Personal information
- Full name: Jenny Ana Chiu Amparán
- Date of birth: September 25, 1995 (age 30)
- Place of birth: El Paso, Texas, U.S.
- Height: 5 ft 5 in (1.65 m)
- Positions: Forward; midfielder;

College career
- Years: Team / Apps / (Gls)
- 2013–2016: North Carolina / 15 / (0)

International career
- 2012: Mexico U-17 / 5 / (0)
- 2014: Mexico U-20 / 0 / (0)

= Jenny Chiu =

American soccer player and reporter (born 1995)

Jenny Ana Chiu Amparán (born September 25, 1995) is an American sports reporter and former soccer player. She has worked for CBS Sports since 2020. Born in the United States, she played internationally for the Mexico national under-17 team. She played college soccer for the North Carolina Tar Heels.

==Early life and playing career==

Chiu was born in El Paso, Texas, to Lorena and C.Y. Chiu. She is of Mexican and Chinese descent. She has two brothers, one of whom, Andy, played college soccer for Akron.
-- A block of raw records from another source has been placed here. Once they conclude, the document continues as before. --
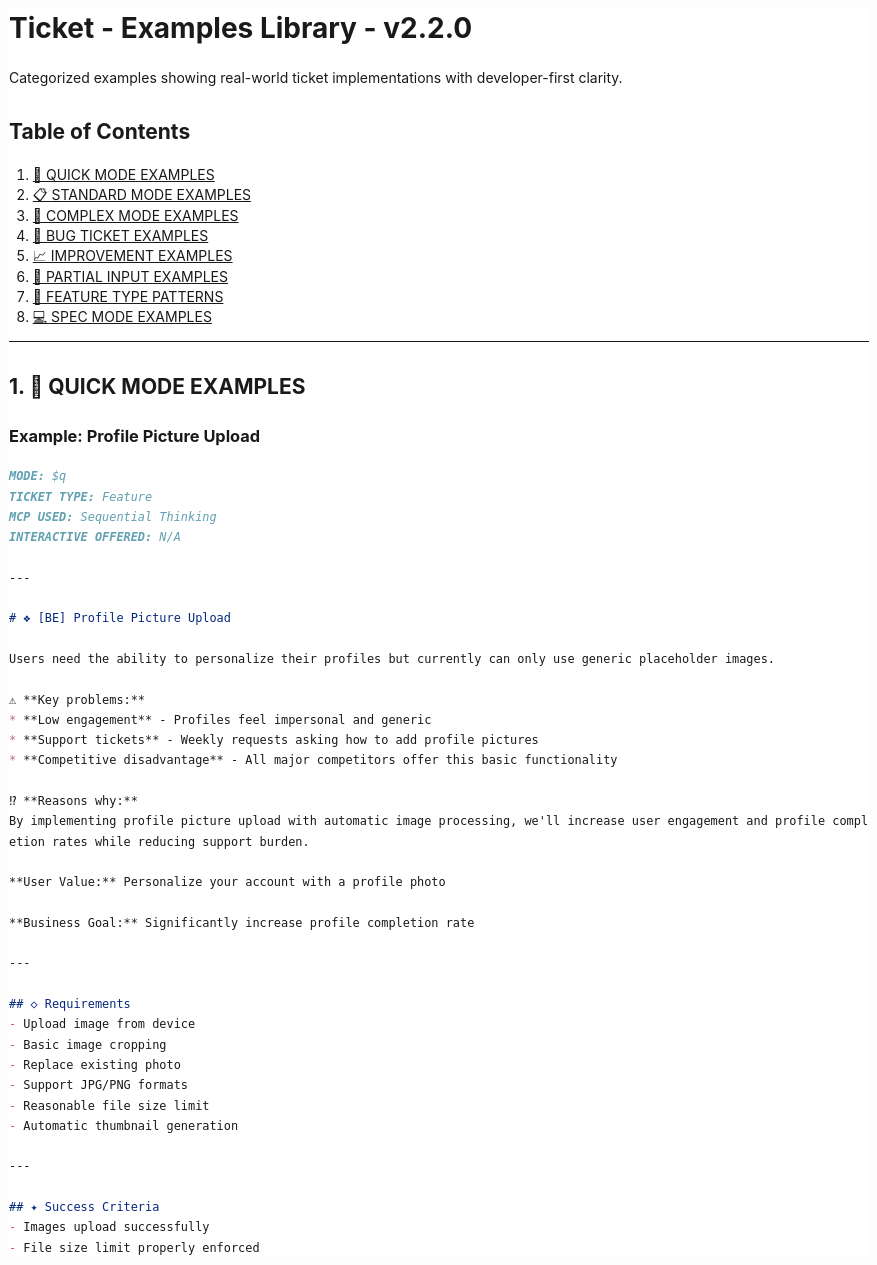 # Ticket - Examples Library - v2.2.0

Categorized examples showing real-world ticket implementations with developer-first clarity.

## Table of Contents

1. [🚀 QUICK MODE EXAMPLES](#1--quick-mode-examples)
2. [📋 STANDARD MODE EXAMPLES](#2--standard-mode-examples)
3. [🔧 COMPLEX MODE EXAMPLES](#3--complex-mode-examples)
4. [🐛 BUG TICKET EXAMPLES](#4--bug-ticket-examples)
5. [📈 IMPROVEMENT EXAMPLES](#5--improvement-examples)
6. [🎨 PARTIAL INPUT EXAMPLES](#6--partial-input-examples)
7. [🎯 FEATURE TYPE PATTERNS](#7--feature-type-patterns)
8. [💻 SPEC MODE EXAMPLES](#8--spec-mode-examples)

---

## 1. 🚀 QUICK MODE EXAMPLES

### Example: Profile Picture Upload

```markdown
MODE: $q
TICKET TYPE: Feature
MCP USED: Sequential Thinking
INTERACTIVE OFFERED: N/A

---

# ❖ [BE] Profile Picture Upload

Users need the ability to personalize their profiles but currently can only use generic placeholder images.

⚠︎ **Key problems:**
* **Low engagement** - Profiles feel impersonal and generic
* **Support tickets** - Weekly requests asking how to add profile pictures
* **Competitive disadvantage** - All major competitors offer this basic functionality

⁉ **Reasons why:**
By implementing profile picture upload with automatic image processing, we'll increase user engagement and profile completion rates while reducing support burden.

**User Value:** Personalize your account with a profile photo

**Business Goal:** Significantly increase profile completion rate

---

## ◇ Requirements
- Upload image from device
- Basic image cropping
- Replace existing photo
- Support JPG/PNG formats
- Reasonable file size limit
- Automatic thumbnail generation

---

## ✦ Success Criteria
- Images upload successfully
- File size limit properly enforced
```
After she showed promise in soccer at age eight, Chiu's father hired Salvador Mercado and Guillermo McFarlane to be her private coaches. She played on boys' teams and attracted national attention from scouts by age twelve. She was called up to train with the youth national teams of Mexico and the United States. She played one season of high school soccer as a sophomore at Franklin High School in El Paso. In April 2011, the website TopDrawerSoccer.com named her the top player from Texas. She verbally committed to the University of North Carolina at Chapel Hill in July 2011.
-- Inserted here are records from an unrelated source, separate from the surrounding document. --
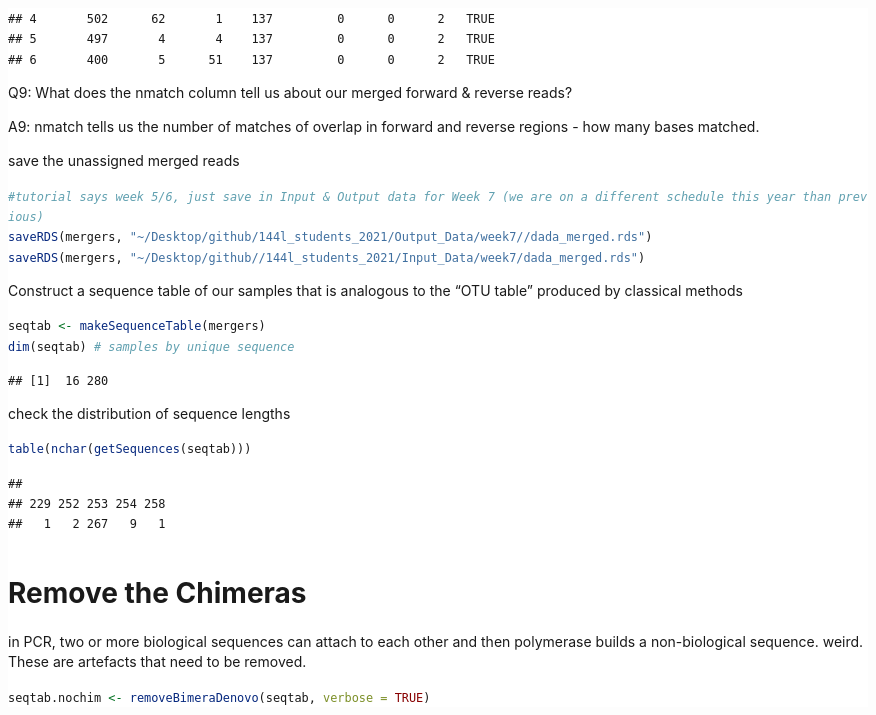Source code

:     ## 4       502      62       1    137         0      0      2   TRUE
    ## 5       497       4       4    137         0      0      2   TRUE
    ## 6       400       5      51    137         0      0      2   TRUE

Q9: What does the nmatch column tell us about our merged forward &
reverse reads?

A9: nmatch tells us the number of matches of overlap in forward and
reverse regions - how many bases matched.

save the unassigned merged reads

``` r
#tutorial says week 5/6, just save in Input & Output data for Week 7 (we are on a different schedule this year than previous)
saveRDS(mergers, "~/Desktop/github/144l_students_2021/Output_Data/week7//dada_merged.rds")
saveRDS(mergers, "~/Desktop/github//144l_students_2021/Input_Data/week7/dada_merged.rds")
```

Construct a sequence table of our samples that is analogous to the “OTU
table” produced by classical methods

``` r
seqtab <- makeSequenceTable(mergers)
dim(seqtab) # samples by unique sequence
```

    ## [1]  16 280

check the distribution of sequence lengths

``` r
table(nchar(getSequences(seqtab)))
```

    ## 
    ## 229 252 253 254 258 
    ##   1   2 267   9   1

# Remove the Chimeras

in PCR, two or more biological sequences can attach to each other and
then polymerase builds a non-biological sequence. weird. These are
artefacts that need to be removed.

``` r
seqtab.nochim <- removeBimeraDenovo(seqtab, verbose = TRUE)
```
During her sophomore year in high school, pain emerged in a spot on Chiu's lower back which was diagnosed as the result of bulging spinal disks partly due to overuse while playing on poor fields. Despite the pain, she played for the Mexico under-17 team at the 2012 CONCACAF Women's U-17 Championship and captained the team at the 2012 FIFA U-17 Women's World Cup, where she played in two games. Back in El Paso, the pain worsened to the point that she sat out her senior high school and club season. She graduated from the School for Educational Enrichment in El Paso in 2013.

Chiu played in only 15 games for 164 minutes during her four years at North Carolina. She redshirted her first year and played in only six games the next two seasons. In the summer of 2014, she was called up to the Mexico under-20 team at the 2014 FIFA U-20 Women's World Cup. In a study abroad program before her last year of college, she covered soccer and badminton at the 2016 Summer Olympics in an internship with the Olympic News Service. She played in nine games as a redshirt junior, ending her college career in the semifinals of the 2016 NCAA Championship. She graduated from the UNC Hussman School of Journalism and Media in 2017.

==Journalism career==

While playing professional soccer in Australia, Chiu got her start in professional broadcasting with Fox Sports. She then became a social media intern for the Portland Timbers of Major League Soccer (MLS) and conducted player interviews and produced content for a vlog. She joined the broadcast team of MLS's Orlando City SC in 2018, and she won a Suncoast Emmy Award for producing a short video about Orlando's 2020 preseason.

CBS Sports hired Chiu in September 2020 to be an on-field reporter for the UEFA Champions League. She began reporting for Morning Footy and appearing on Attacking Third for the CBS Sports Golazo Network in 2023.